Two truths to keep as doves under my silk hat. They coo
Their baleful song, neck in neck as lovers who forgot the proper
Appendage for handholding.
I wanted to be your Vivian, had a faulty childhood
Understanding of that story.
Merlin never slept. Lined his own cave with lamé teacups, a menagerie
Of taxidermied fowl, all stuffed up with burning sage.
He embraced me as the wrong lover. That inarticulate fucking
Of indiscriminate bodies. My deer, he’d murmur to my skin.
Call me adorable.
Say, I’ve forgotten how sweet you are.
The collection is structured into seven sections—“I/ Botched Mythology,” “II/ The Cards Dealt,” “Appendix I/ Quit Dying to Die,” “III/ The Knives Held,” “Appendix II/ A Masculine Division,” “IV? Rigged Games” and “V/ Final Play,” the third, fifth and final sections each composed of but a single poem. “I want to take the violence out of my life and replace it with a swan pond.” she writes, to open the final sequence, the final section.
In finely-carved lyrics, Turner writes of illness, love, literary life and the movement of time, from poem titles such as “Copywriting for Pornstars” and “She Found Me Taking Photos of the Snails / and Wondered Why I Was So Into Being Down” to “Quit Dying to Die” and “I Want to Get Married Before I Start Losing Organs.” There is an urgency to her poems that emerge from the awareness of time passing, and time potentially ending sooner than it should; an urgency that often emerges through as an urgency of the immediate present. She writes of her ongoing illness and her lack of patience with nonsense with an incredible, almost wistful, clarity, as well as an ongoing, layered exhaustion, such as the ending of “Cancer Season (reprise),” that reads: “I’m so violently tired. // Anemic with want, siphoned out, / I wade fading into the indigo // tide of this July. You pass me / a cigarette to satiate a compulsion // I don’t even need filled. Listen to that. / I didn’t need. For once, écoute.” She writes of an exhaustion, and a notion of time that is constant: not enough time, wasting time, bereft of time, I don’t have the time, or simply out of time altogether. This is a solid debut; The Only Card in a Deck of Knives writes with a confidence that refuses to be showy, but finely honed, subtle and fully considered.

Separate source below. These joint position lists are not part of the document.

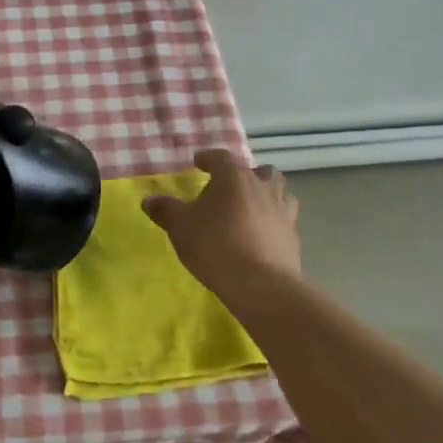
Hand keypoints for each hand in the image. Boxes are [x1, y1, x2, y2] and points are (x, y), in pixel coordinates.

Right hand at [142, 149, 301, 295]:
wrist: (260, 284)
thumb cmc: (215, 245)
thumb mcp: (180, 226)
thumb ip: (165, 210)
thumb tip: (149, 201)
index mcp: (235, 177)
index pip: (221, 157)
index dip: (208, 158)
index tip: (198, 163)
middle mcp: (263, 187)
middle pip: (259, 171)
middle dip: (245, 176)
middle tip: (229, 189)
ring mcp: (283, 211)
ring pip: (279, 192)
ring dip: (264, 196)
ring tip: (248, 210)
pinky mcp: (293, 237)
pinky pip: (283, 220)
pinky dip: (272, 222)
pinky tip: (259, 236)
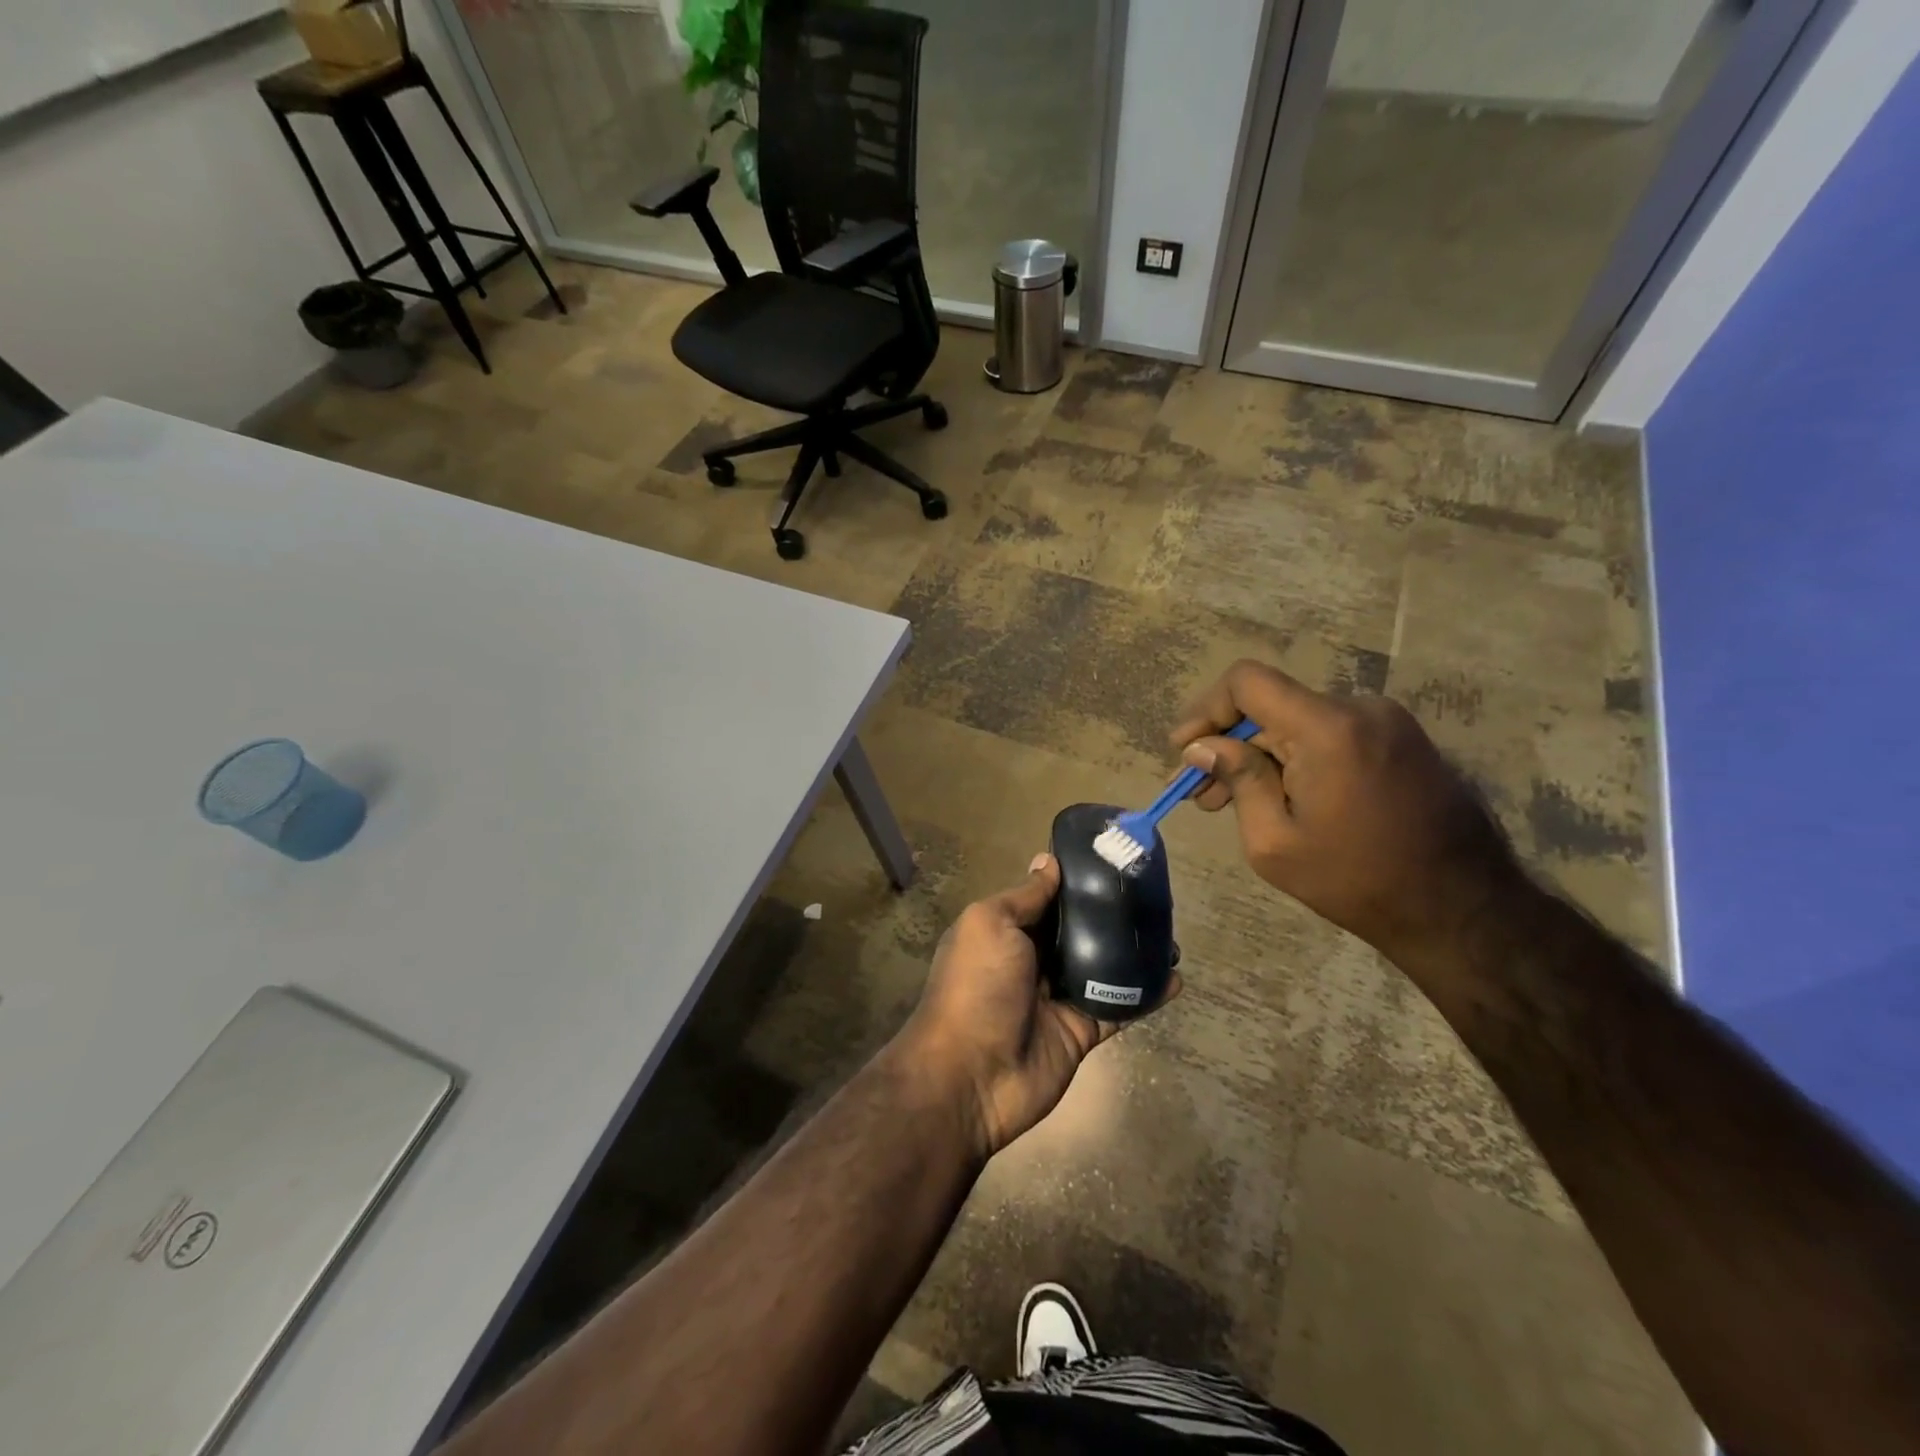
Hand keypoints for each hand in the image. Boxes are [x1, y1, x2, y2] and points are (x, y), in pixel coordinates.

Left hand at [893, 855, 1175, 1160]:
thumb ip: (1024, 896)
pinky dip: (1146, 994)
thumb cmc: (976, 987)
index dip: (1076, 880)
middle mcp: (1033, 959)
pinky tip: (1175, 978)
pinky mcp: (1081, 1030)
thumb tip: (1048, 861)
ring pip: (1103, 966)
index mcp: (1007, 931)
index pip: (1048, 898)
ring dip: (1134, 952)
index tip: (1113, 860)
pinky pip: (1119, 1006)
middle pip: (1079, 930)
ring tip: (1171, 934)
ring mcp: (1059, 997)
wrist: (971, 1076)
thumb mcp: (990, 924)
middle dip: (1111, 914)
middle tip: (1153, 895)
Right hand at [1169, 659, 1518, 968]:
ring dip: (1260, 755)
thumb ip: (1237, 779)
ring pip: (1298, 722)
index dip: (1206, 710)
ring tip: (1232, 801)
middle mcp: (1360, 708)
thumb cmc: (1358, 881)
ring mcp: (1388, 722)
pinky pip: (1330, 735)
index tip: (1185, 750)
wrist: (1463, 910)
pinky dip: (1296, 758)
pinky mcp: (1401, 740)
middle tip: (1200, 792)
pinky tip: (1281, 797)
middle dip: (1228, 744)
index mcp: (1328, 727)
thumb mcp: (1274, 842)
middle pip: (1271, 706)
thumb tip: (1202, 747)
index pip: (1247, 681)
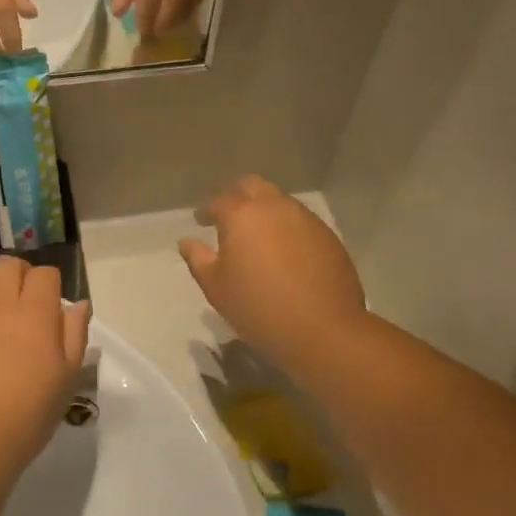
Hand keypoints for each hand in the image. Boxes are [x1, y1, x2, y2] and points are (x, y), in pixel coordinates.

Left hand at [0, 257, 91, 480]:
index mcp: (35, 312)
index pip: (45, 274)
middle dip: (19, 277)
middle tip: (21, 306)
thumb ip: (75, 334)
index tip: (50, 309)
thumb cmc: (27, 415)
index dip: (50, 287)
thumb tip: (78, 303)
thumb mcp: (66, 378)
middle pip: (8, 264)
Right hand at [178, 176, 367, 376]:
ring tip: (258, 235)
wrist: (322, 330)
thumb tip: (187, 242)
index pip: (219, 201)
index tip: (201, 220)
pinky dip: (287, 228)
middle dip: (237, 195)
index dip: (207, 210)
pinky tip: (284, 251)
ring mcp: (306, 219)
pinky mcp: (328, 236)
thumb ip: (198, 259)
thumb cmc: (258, 308)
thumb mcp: (216, 287)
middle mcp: (275, 207)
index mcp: (242, 215)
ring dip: (265, 210)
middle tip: (229, 215)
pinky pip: (301, 221)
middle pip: (252, 186)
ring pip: (280, 201)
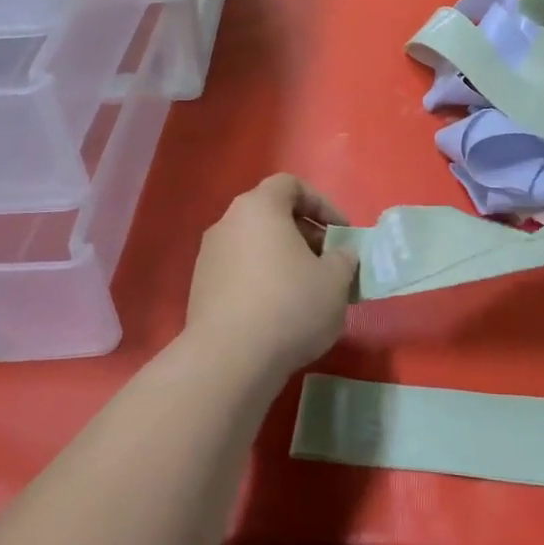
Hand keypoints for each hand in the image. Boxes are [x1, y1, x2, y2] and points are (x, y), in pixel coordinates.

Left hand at [185, 174, 358, 375]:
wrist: (229, 359)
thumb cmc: (290, 305)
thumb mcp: (335, 280)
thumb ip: (343, 258)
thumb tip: (340, 255)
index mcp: (259, 207)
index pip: (290, 185)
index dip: (321, 203)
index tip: (342, 232)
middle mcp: (228, 223)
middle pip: (271, 215)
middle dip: (305, 234)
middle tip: (329, 263)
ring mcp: (209, 256)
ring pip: (255, 245)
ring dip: (283, 259)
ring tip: (308, 291)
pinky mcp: (200, 289)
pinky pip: (239, 272)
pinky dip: (262, 281)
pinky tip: (280, 313)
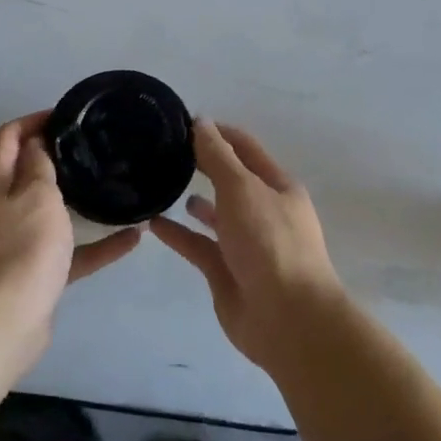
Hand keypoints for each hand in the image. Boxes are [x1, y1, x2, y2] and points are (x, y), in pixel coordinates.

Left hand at [0, 113, 140, 366]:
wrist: (6, 321)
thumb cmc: (23, 247)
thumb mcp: (36, 193)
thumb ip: (38, 164)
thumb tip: (36, 143)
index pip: (8, 136)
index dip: (34, 120)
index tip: (68, 116)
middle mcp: (1, 207)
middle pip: (26, 171)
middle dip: (56, 156)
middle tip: (94, 146)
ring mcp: (17, 241)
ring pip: (49, 210)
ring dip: (78, 198)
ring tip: (111, 184)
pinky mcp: (36, 271)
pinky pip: (70, 250)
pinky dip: (97, 244)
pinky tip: (133, 238)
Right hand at [151, 121, 346, 371]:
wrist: (287, 319)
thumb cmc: (269, 242)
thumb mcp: (242, 189)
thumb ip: (218, 156)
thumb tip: (201, 121)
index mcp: (277, 186)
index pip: (244, 147)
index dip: (217, 132)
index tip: (182, 123)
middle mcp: (263, 211)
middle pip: (229, 179)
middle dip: (202, 165)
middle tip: (164, 152)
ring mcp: (245, 243)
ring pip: (215, 214)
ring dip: (192, 200)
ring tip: (159, 185)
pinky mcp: (226, 272)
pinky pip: (198, 246)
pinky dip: (178, 234)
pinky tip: (152, 223)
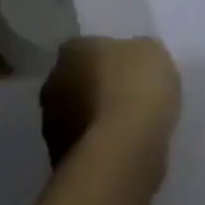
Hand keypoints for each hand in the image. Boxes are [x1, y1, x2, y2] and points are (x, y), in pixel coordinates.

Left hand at [40, 36, 181, 166]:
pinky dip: (96, 146)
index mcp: (72, 50)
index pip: (86, 48)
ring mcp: (51, 122)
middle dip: (95, 89)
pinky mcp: (58, 156)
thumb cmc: (137, 89)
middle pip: (76, 81)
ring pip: (75, 114)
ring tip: (126, 130)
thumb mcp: (153, 53)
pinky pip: (82, 144)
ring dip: (93, 119)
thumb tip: (136, 56)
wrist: (124, 150)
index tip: (128, 70)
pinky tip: (120, 151)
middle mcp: (53, 81)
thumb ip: (139, 51)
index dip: (108, 59)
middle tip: (127, 99)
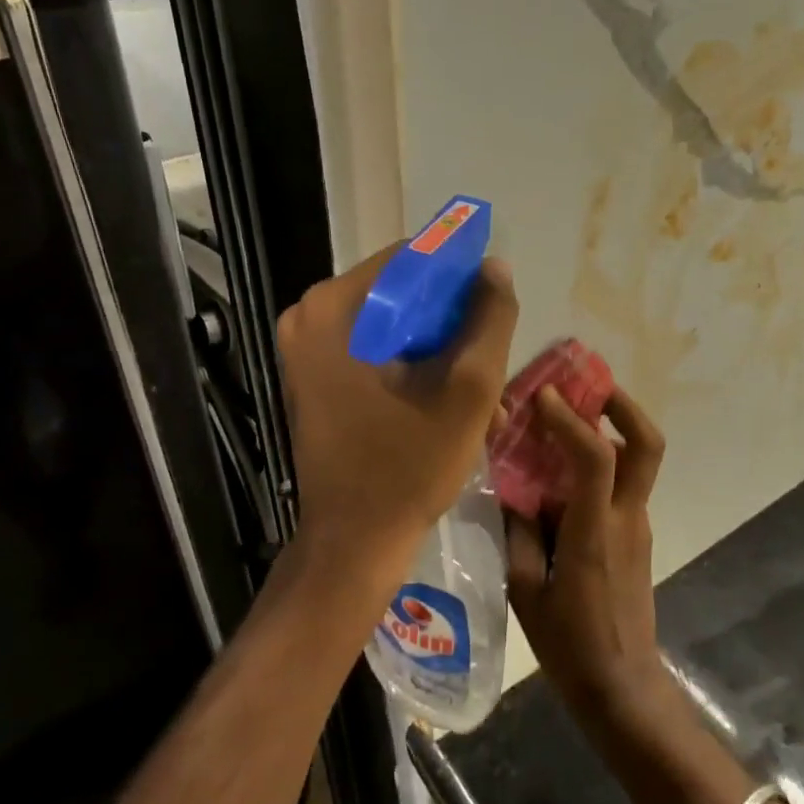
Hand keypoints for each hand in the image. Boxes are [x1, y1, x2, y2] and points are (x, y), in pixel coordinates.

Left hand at [276, 245, 518, 600]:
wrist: (354, 544)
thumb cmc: (408, 466)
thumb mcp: (468, 389)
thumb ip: (490, 319)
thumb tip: (495, 267)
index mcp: (332, 309)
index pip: (410, 259)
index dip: (460, 278)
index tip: (493, 311)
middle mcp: (309, 317)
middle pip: (401, 294)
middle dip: (452, 325)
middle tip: (489, 359)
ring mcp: (308, 349)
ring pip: (394, 325)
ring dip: (441, 352)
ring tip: (484, 391)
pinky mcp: (316, 377)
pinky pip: (377, 350)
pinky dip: (416, 368)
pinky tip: (453, 403)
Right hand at [505, 386, 676, 731]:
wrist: (623, 689)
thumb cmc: (569, 645)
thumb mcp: (527, 590)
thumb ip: (519, 531)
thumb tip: (511, 483)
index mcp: (596, 532)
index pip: (596, 458)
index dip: (571, 420)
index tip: (541, 395)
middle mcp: (626, 517)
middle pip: (647, 444)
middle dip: (622, 404)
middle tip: (587, 384)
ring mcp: (637, 524)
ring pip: (638, 459)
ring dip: (611, 426)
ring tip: (569, 413)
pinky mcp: (637, 535)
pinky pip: (624, 482)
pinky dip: (602, 459)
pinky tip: (564, 468)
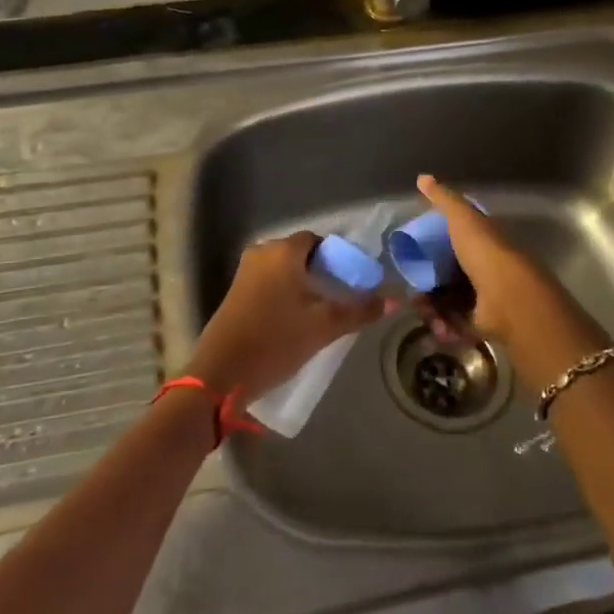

In Case of Emergency, Please Hang Up
Mangos are the ripest weapons on hand.
You ask me what I’ve wanted the longest
and I say, A mate whose jugular I couldn’t burst.
Going everywhere in a transparent blouse
only to see
where visitors would leave their signature.
The sky is entrailed with fireworks.
a hobo in Hochelaga tells me not to swallow
gunpowder into my guts like Pop Rocks candy.
Speaking enough French to avoid making
a French exit
at picnics no one packed food for.
I do enough damage without refuelling, tx.
Who are pedophiles when the kiddie pools drain
I ask hooked questions, keeping catcallers
beguiled and at bay
as Cancer season nicks our ankles to blood.